What are 3 things that have most surprised you about great founders who build great companies?
- Some of the best founders have a-typical paths to becoming entrepreneurs. Founders come in all shapes, sizes and guises and there is no ‘cookie cutter’ template
- The best founders don’t know all the answers, but more importantly are honest about what they don’t know
- All founders are extremely brave but great founders particularly so as they constantly have to take to continually innovate and build great companies.
Women in Tech
What tips would you share with female founders looking to raise finance?
- It is often difficult to know just how many organisations exist that can help and support you, whether you are raising money or just trying to meet other women in tech, for example: Girls Who Code, Code First Girls, NCWIT in the US, Astia, Angel Academe, Addidi Business Angels
- Ask people for help and introductions. The advice that you get from individuals that have been there and done it before is invaluable.
- Be assertive and confident even if you don’t feel it.
- Always have an ask at the end of every pitch or chat. Even if it isn’t money, chances are the person you are talking to can help you with something.
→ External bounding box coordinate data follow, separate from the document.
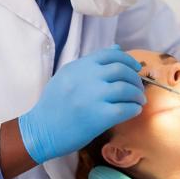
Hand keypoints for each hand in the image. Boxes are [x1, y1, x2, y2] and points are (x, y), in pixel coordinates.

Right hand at [18, 45, 144, 163]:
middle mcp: (86, 78)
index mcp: (79, 66)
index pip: (110, 54)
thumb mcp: (67, 75)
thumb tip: (117, 48)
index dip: (128, 60)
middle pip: (121, 70)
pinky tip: (134, 111)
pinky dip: (134, 109)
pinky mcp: (98, 117)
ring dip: (137, 94)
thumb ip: (91, 63)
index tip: (135, 68)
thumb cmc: (54, 104)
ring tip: (139, 100)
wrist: (40, 130)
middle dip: (135, 78)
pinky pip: (125, 109)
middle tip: (139, 87)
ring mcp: (93, 97)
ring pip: (126, 89)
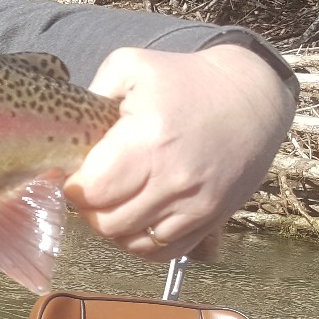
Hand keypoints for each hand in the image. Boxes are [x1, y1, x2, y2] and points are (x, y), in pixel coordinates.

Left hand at [64, 44, 294, 261]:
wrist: (252, 97)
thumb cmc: (184, 79)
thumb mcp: (131, 67)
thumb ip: (92, 93)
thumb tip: (66, 128)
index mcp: (148, 142)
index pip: (91, 191)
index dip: (74, 185)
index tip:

So many of the brightest graduates continue to go and work for a big bank or consultancy. What would you say to them to cut through that rhetoric and consider joining a startup or VC?
I definitely look back at my time and wonder whether I should have been more confident in taking a bigger risk when I graduated. Especially when I had the opportunity to apply to the first round of Entrepreneur First. I went for the safer route and it might have been a missed opportunity. It does surprise me that startups/VC/tech generally has not percolated students more from what I have experienced at careers fairs. It is still a misconception that you have to know five coding languages to work in tech, when in fact there are so many roles in technology companies which are non-technical. I also think it would help for parents to encourage their children to take more risk with their careers (within reason of course)!
What support networks do you value?
Aside from my close family and friends I do have a lot of friends in the startup world who are really good at giving advice. The VC network are also very open and collaborative – much more so than I have found in other industries. Last but not least, myself and two others have just launched Diversity.vc which is building up that network for people with a slightly unusual profile, so I hope that will become increasingly beneficial for others too.
What is your opinion on the women in tech conversation? How can we do better to attract and retain more women?
- Support networks – we need to get more of these set up and functioning. I hope that Diversity.VC will become one of these for the VC community.
- Transparency – currently there is not a huge amount of sharing as to what type of jobs there are available, how others perceive you when recruiting and what is the route upwards to enable people to visualise the next step. I believe if we talk more we will all help each other progress.
- Tackling unconscious biases – be aware of the gender pay gap in tech and the gender gap in tech and take a test to evaluate whether you or your hiring managers are unconsciously biased against female applicators. You can take a simple test here. You might be surprised by the results.